Cavity-fighting lollipops?

Here's an experiment I'm glad somebody's trying! Lollipop Culture

Summer Chocolate Blooming

Summer is the time for chocolate bloom, even inadvertent. We found this Trader Joe's 72% cacao dark chocolate bar melted in a hot car.

After it sat on the counter for a few weeks, it had bloomed so much that traces of pure cocoa butter lined the edges. I scraped some off and rubbed it in my fingers before I tasted it--pure cocoa butter without any chocolate taste at all, and maybe even without any sugar (it's hard to tell from a 1-mm shaving).


In this photo, you can see the white cocoa butter at the corners of the chocolate bar.


The rest of the bar crumbled when broken, instead of snapping cleanly like well-tempered chocolate.
I love summer!

Gummi Fruit Snacks and Summer Lunches

Parents everywhere pack their children fruit snacks for lunch. They're packaged in little one-serving sizes, they're sweet enough for children to scarf down, and they have the benefits of real fruit. Right?

Think again.

Gummi fruit snacks are hardly different from gummi bears. Though many are made with some fruit juice and include a few vitamins, they have as much sugar as other gummi candies.

Samira Kawash of www.candyprofessor.com writes in The Atlantic that "Packages plastered with fruit bouquets and boasting fruit juices and purees give this category an aura of virtue that other candies can only envy. The problem is that the wholesome fruit goodness of fruit snacks is wholly imaginary. Fruit snacks are not fruit. They're not better than candy. They are candy."

That's why the Center for Science in the Public Interest, or CSPI, has filed a lawsuit against General Mills for mislabeling treats as "fruit snacks." Their press release states: '“General Mills is basically dressing up a very cheap candy as if it were fruit and charging a premium for it,” said CSPI litigation director Steve Gardner. “General Mills is giving consumers the false impression that these products are somehow more wholesome, and charging more. It’s an elaborate hoax on parents who are trying to do right by their kids.”

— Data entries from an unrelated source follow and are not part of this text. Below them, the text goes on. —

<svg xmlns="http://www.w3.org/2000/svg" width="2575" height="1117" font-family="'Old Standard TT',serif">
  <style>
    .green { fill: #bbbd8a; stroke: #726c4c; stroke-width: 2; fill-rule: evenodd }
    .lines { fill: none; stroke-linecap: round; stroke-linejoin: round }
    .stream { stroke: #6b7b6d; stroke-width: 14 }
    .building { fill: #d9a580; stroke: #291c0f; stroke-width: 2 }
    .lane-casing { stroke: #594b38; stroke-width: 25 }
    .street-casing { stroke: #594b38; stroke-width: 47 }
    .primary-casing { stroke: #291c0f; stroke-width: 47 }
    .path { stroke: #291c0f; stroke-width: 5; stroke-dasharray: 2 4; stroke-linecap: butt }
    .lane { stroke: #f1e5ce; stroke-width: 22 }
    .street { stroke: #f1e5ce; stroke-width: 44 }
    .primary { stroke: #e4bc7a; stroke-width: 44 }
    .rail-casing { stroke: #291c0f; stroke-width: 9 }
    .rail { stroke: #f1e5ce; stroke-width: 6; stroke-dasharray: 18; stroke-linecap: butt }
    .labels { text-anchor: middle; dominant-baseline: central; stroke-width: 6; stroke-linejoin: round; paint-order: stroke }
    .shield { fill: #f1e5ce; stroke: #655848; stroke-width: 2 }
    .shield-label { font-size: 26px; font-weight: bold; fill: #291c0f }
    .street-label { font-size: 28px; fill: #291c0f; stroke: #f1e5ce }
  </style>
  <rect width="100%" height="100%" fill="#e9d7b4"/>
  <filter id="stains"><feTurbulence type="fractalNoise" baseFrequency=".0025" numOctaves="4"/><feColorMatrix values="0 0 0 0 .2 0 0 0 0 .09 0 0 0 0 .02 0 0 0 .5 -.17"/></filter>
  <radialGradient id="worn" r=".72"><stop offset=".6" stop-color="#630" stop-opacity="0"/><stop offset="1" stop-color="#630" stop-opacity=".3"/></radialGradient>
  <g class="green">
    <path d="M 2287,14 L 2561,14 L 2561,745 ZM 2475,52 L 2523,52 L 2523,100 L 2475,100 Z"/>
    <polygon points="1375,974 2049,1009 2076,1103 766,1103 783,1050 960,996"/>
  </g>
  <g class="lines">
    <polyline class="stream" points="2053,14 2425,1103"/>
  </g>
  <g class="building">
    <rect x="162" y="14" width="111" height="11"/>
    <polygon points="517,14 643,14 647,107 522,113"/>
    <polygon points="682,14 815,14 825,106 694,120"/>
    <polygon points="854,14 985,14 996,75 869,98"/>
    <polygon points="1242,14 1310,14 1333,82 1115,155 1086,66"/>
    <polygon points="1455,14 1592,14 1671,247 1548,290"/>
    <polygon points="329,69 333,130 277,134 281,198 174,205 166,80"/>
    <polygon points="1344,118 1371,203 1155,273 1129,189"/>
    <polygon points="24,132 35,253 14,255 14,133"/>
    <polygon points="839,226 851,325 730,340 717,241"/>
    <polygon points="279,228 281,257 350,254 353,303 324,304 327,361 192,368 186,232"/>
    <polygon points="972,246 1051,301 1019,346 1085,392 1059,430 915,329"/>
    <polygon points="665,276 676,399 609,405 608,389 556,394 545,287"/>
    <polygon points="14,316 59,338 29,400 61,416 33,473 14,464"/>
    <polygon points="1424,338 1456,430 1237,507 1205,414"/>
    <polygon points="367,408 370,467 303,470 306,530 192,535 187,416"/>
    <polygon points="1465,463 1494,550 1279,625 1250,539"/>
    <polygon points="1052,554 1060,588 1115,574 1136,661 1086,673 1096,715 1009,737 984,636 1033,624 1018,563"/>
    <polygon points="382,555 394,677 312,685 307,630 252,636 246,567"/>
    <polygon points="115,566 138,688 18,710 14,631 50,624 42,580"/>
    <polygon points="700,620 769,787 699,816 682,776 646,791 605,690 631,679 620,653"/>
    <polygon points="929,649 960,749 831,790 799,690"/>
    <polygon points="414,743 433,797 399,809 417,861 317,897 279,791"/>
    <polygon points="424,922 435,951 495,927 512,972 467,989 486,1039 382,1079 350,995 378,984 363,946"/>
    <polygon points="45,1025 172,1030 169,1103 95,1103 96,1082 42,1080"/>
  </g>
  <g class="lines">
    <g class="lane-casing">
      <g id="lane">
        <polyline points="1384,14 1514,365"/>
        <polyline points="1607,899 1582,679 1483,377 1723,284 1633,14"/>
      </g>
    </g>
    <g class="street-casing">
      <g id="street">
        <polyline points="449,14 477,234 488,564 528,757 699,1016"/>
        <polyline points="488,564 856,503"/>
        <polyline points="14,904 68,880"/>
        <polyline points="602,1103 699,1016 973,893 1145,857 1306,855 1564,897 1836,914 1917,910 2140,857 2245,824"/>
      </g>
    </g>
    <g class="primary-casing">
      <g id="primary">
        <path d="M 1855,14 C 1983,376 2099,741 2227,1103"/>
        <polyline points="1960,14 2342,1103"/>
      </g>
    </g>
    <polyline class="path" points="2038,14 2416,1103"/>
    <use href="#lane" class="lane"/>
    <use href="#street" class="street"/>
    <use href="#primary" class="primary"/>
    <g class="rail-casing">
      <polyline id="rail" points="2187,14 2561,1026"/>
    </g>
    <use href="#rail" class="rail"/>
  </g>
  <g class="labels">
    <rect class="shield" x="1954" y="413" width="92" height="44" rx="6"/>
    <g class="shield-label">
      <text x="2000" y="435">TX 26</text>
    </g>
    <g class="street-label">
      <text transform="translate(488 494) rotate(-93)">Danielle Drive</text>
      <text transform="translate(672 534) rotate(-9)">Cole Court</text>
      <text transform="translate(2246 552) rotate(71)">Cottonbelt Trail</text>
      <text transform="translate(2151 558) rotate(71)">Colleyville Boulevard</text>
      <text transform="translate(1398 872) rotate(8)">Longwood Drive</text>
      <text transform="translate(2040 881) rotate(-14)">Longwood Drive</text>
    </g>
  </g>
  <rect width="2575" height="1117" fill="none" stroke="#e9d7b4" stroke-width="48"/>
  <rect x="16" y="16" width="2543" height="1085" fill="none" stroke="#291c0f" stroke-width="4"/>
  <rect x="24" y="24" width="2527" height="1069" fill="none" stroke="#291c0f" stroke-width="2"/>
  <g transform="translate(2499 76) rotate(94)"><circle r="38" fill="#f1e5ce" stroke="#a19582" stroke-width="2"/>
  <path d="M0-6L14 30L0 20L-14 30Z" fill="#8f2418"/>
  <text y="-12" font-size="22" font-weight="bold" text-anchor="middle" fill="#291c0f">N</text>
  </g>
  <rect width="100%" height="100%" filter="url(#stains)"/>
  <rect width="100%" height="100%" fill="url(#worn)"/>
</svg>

So when you're packing up children's lunches this summer, pack real fruit. Save fruit snacks for dessert.

Summer experiments

When we drove up to my in-laws' last week, I hadn't even crossed the lawn before my 6-year-old niece came running up. "Can we do candy experiments?"

I hadn't planned on doing experiments, and hadn't brought any special supplies, so I was forced to improvise with what I had on hand: a box of Wintergreen Altoids from my last car trip. I squashed eight kids into a dark bathroom, handed out Altoids to those who dared to eat strong mints, turned off the lights, let them chew, and watched for sparks. Since the littlest kids didn't want to try the mints, and couldn't see the mouths of the big kids, I had to repeat the experiment for them by bagging the Altoids in a Ziploc and squashing them with pliers. Note to self: next time, line the children up in pairs so they know what mouths to look for before I dowse the lights.

We also found some Starbursts and Tootsie Rolls in the kitchen, so I showed my niece how to drop them in a cup of hot water and watch for floating oil spots. (She wasn't nearly as interested in the oil as in the spreading colors, but at least she enjoyed it!)

Just goes to show, you can turn almost any candy into a great experiment.